*Текстовый блок:*
----
Впрочем, анекдоты Пушкин тоже любил.

Итак, мы продолжаем, снова взваливаем груз, снова катим камень в гору, снова идем.

Слово к слову, слово за слово. Слово – шаг. Путь из слов. Куда и зачем – подскажет само слово, так что, вполне возможно, это не путь, а блуждание. Ведь неясно, куда слово поведет, какое другое вызовет и то, другое, кому передаст эстафету. И во что все это сложится.

Даже необязательный текст требует усилия. Зачем говорить, формулировать, подыскивать слова, придумывать порядок, взвешивать, перечеркивать, придумывать вновь. Мысль порой не хочет облекаться в слова, как будто боится воплощения то есть неминуемого искажения, искривления. Но опыт показывает, что без воплощения мысль подчас съедает себя, спокойно перетекает в забвение. А забвение наш враг, потому что память, если обратиться к этимологическим изысканиям Павла Александровча Флоренского, это и есть мысль, разум – mens, mentis.





Изначально наш дом – утроба, но мы не помним о ней. Вот Андрей Белый пытался вспомнить, каково было там, – не удалось. Наше тело – тоже дом, некоторые, впрочем, говорят «храм». Крыша и стены защищают тело. Тело защищает от космоса. А внутри – Я. Такая матрешка. Кощей бессмертный.

И вот ты пишешь слова, озираешь себя, свое Я и свыкаешься с тем, что когда-нибудь эти своды падут. И беспомощное Я станет частичкой космоса. И где окажется?

В Первом женском, видимо.
----
*Данные извлечённого текста страниц:*
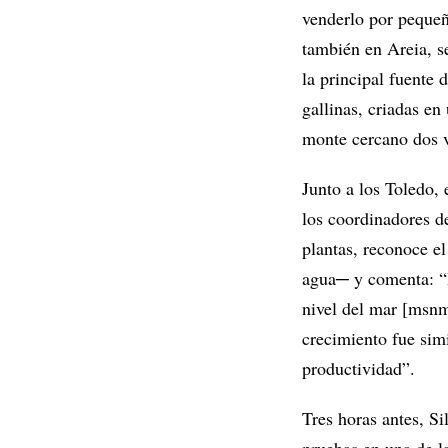
venderlo por pequeñ
también en Areia, s
la principal fuente
gallinas, criadas en
monte cercano dos v
Junto a los Toledo,
los coordinadores de
plantas, reconoce el
agua─ y comenta: “D
nivel del mar [msn
crecimiento fue sim
productividad”.
Tres horas antes, S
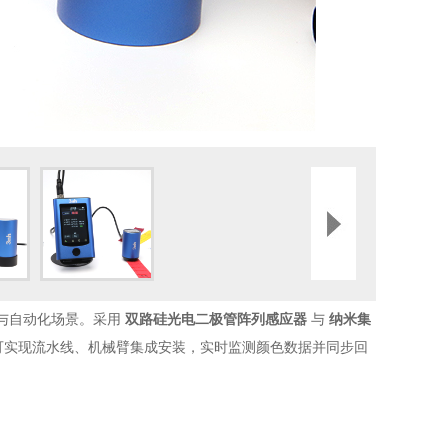
与自动化场景。采用
双路硅光电二极管阵列感应器
与
纳米集
可实现流水线、机械臂集成安装，实时监测颜色数据并同步回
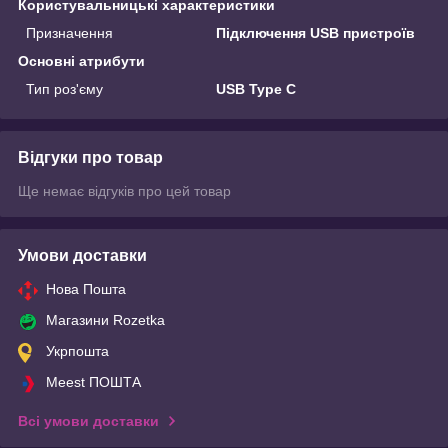
Користувальницькі характеристики
Призначення
Підключення USB пристроїв
Основні атрибути
Тип роз'єму
USB Type C
Відгуки про товар
Ще немає відгуків про цей товар
Умови доставки
Нова Пошта
Магазини Rozetka
Укрпошта
Meest ПОШТА
Всі умови доставки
----
*Обязательные задания:*
A. Кто, согласно тексту о слове и памяти, пытался вспомнить, каково было в утробе?
B. Напишите продолжение текста о слове и памяти, начиная сразу после его последнего предложения.

*Ответы к упражнению:*
A. Андрей Белый, но ему это не удалось.

B.
Вполне возможно, между прочим. Свидригайлов Раскольникову именно так вечность рисовал – сельская баня, а по углам пауки.

А тут все-таки Сандуны.

Даниэль Пеннак написал роман (Journal d’un corps) – жизнь человека, рассказанная его телом: рождение, созревание, взросление, старение, смерть. Эта физиологическая (в прямом смысле) история имеет совсем малое отношение к Я. Понятно, тело зреет, а потом разрушается – а Я? Как созревает Я, как отследить эти этапы созревания (если они вообще есть) и разрушения? И что такое разрушение? Вряд ли это история болезни, если только жизнь как таковая не болезнь. Наверное, можно смотреть и так.

Андрей Белый в этом смысле гораздо интересней. Конечно, из его бесконечных мемуарно-автобиографических изысканий разной степени художественности (воспоминания, дневники, «Петербург», «Крещеный китаец», «Котик Летаев» и проч.) можно извлечь описания его недугов: от чирия на заднице (в этом состоянии его застал Гумилев в Париже, поэтому дружбы не получилось) до мании преследования и вписывающихся в учебник по психоанализу рассказов об отношении к матери и отцу. Но это все следствия. Любопытней собственно история Я: первые мерцающие картинки, болезнь и кошмар (страшная старуха, от которой едва чувствующее себя Я спасается), мифические чудовища, наполняющие сознание (в их роли выступают и гости квартиры Бугаевых), постепенное освобождение от мифов, то есть начало истории, истории Бори Бугаева – Андрея Белого, игра, мечтания: восхищенный подвигами Скобелева, Андрей Белый примерял на себя его роль героя. Я выступало как ОН, то есть Боря Бугаев, но другой, героический. Я искало не адекватного, а идеального отражения, создавало миф о себе. Иными словами, Боренька Бугаев рассказывал себе историю о самом себе, он был и автором, и слушателем. Сказанное слово возвращалось к нему обратно, но уже с другим знаком, знаком прочитанного (читаемого, к нему обращенного) текста.

И только потом уже – вторжение сознания, в полном смысле этого слова. В храм тела (где купол – голова, ребра – готические своды) приходит священник, священнослужитель – Я.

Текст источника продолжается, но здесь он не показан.